Green Card holder's divorce

lovenlove

New Member
Facts:
1) My friend is a Green Card holder (through marriage) for less then one year and is in the process of getting divorced.
2) He just joined the US Armed Forces and will departure from Florida to an US Military Base in Georgia in May.

Questions:
1) Can he apply for naturalization right the way because he joined the army?
2) If he has to wait, how can he renew his Green card if he is getting divorced?
3) After the divorce, how long he has to wait until he can get married again?
4) Can he sponsor a non resident through marriage as just a green card holder?
 
If he's deployed into active duty, he'd be eligible immediately. Otherwise he must complete a year of service.
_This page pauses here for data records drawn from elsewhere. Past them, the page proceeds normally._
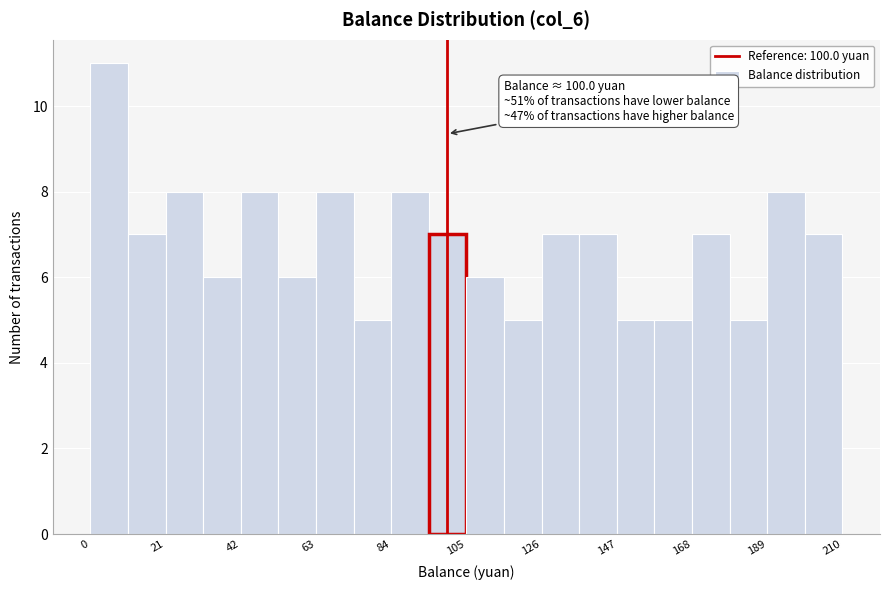

Around what value on the x-axis is the tallest bar? Give the approximate position of its centre, as read against the axis.

5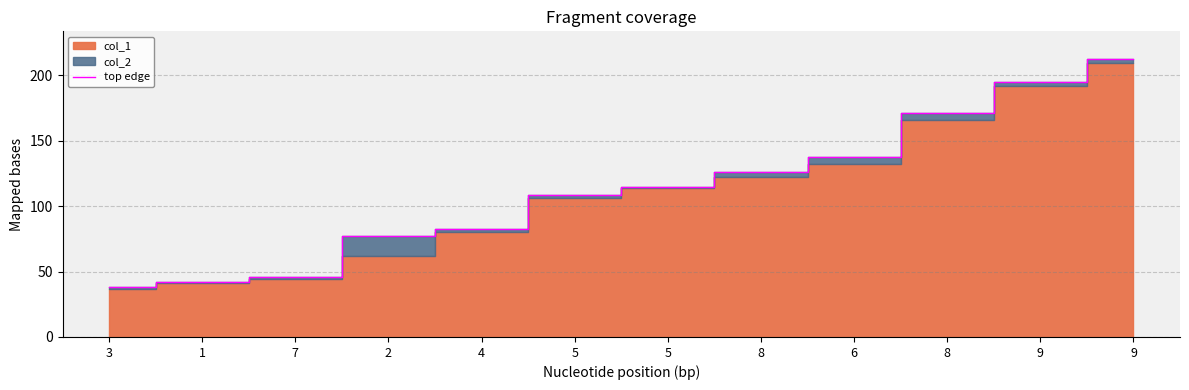

Reading left to right, transcribe all the data shown in this chart.

3=38.2	1=42.0	7=45.9	2=76.9	4=82.3	5=108.3	5=114.4	8=126.1	6=137.7	8=170.8	9=194.6	9=212.3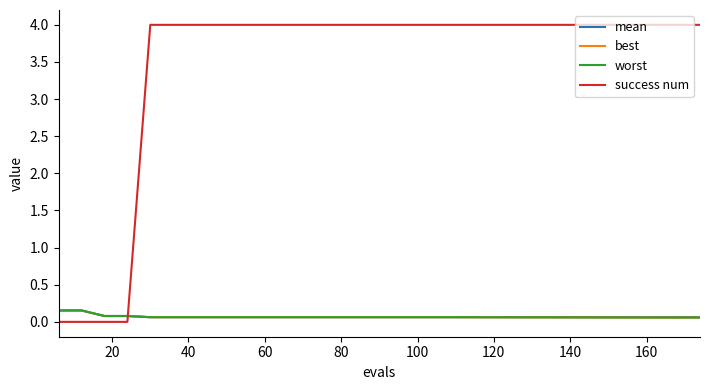

What is the greatest value displayed?

4.0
How long ago did he get married?

He can get married again as soon he wants after the divorce, but sponsoring another spouse in the near future will be problematic.
 
Facts:
1) My friend is a Green Card holder (through marriage) for less then one year and is in the process of getting divorced.
2) He just joined the US Armed Forces and will departure from Florida to an US Military Base in Georgia in May.

Questions:
1) Can he apply for naturalization right the way because he joined the army?
2) If he has to wait, how can he renew his Green card if he is getting divorced?
3) After the divorce, how long he has to wait until he can get married again?
4) Can he sponsor a non resident through marriage as just a green card holder?

Really odd questions for someone with a legitimate marriage (not for a GC) to be interested in. Are you the girlfriend?
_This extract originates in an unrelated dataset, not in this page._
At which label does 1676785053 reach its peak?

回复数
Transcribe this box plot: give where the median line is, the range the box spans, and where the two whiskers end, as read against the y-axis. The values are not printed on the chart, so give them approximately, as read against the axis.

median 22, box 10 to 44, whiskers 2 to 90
The military takes a poor view of adultery. Until the divorce is final, he is still married.

A divorce so soon after getting a GC is certainly suspicious especially if he did the filing.
 
@Jackolanter

If he's deployed into active duty, he'd be eligible immediately. Otherwise he must complete a year of service.

How long ago did he get married? He got married in July 2009. She requested the divorce in Jan 2011.

He can get married again as soon he wants after the divorce, but sponsoring another spouse in the near future will be problematic.
Why would it be problematic?
 
Why would it be problematic?

If he tries to sponsor a spouse too soon, it will be seen as the classic chain-marriage fraud case:

1. Two noncitizens without green cards have a relationship
2. One noncitizen joins a fake marriage with a US citizen to get a green card. The US citizen might not know it's fake.
3. Divorce
4. The new green card holder marries and files for the original person they had a relationship with in step 1.

This kind of immigration fraud is so common, that the law imposed a 5-year waiting period* before a green card holder who got their own green card via marriage is allowed to file to sponsor a new spouse.

*5 years after green card approval, not 5 years after divorce
 
Last edited by a moderator:
You didn't understand the situation or my explanation was not good.
Anyway you answered my one of my questions: He can't sponsor a non citizen until he has 5 years with a valid Green Card.
But could you answer the question number 2? How will he renew his Green Card if he is divorced? Will it be through the Military?
 
If divorced, he would have to file for a waiver with the I-751. He will have to prove that he had a bona fide marriage even though it died in less than 2 years.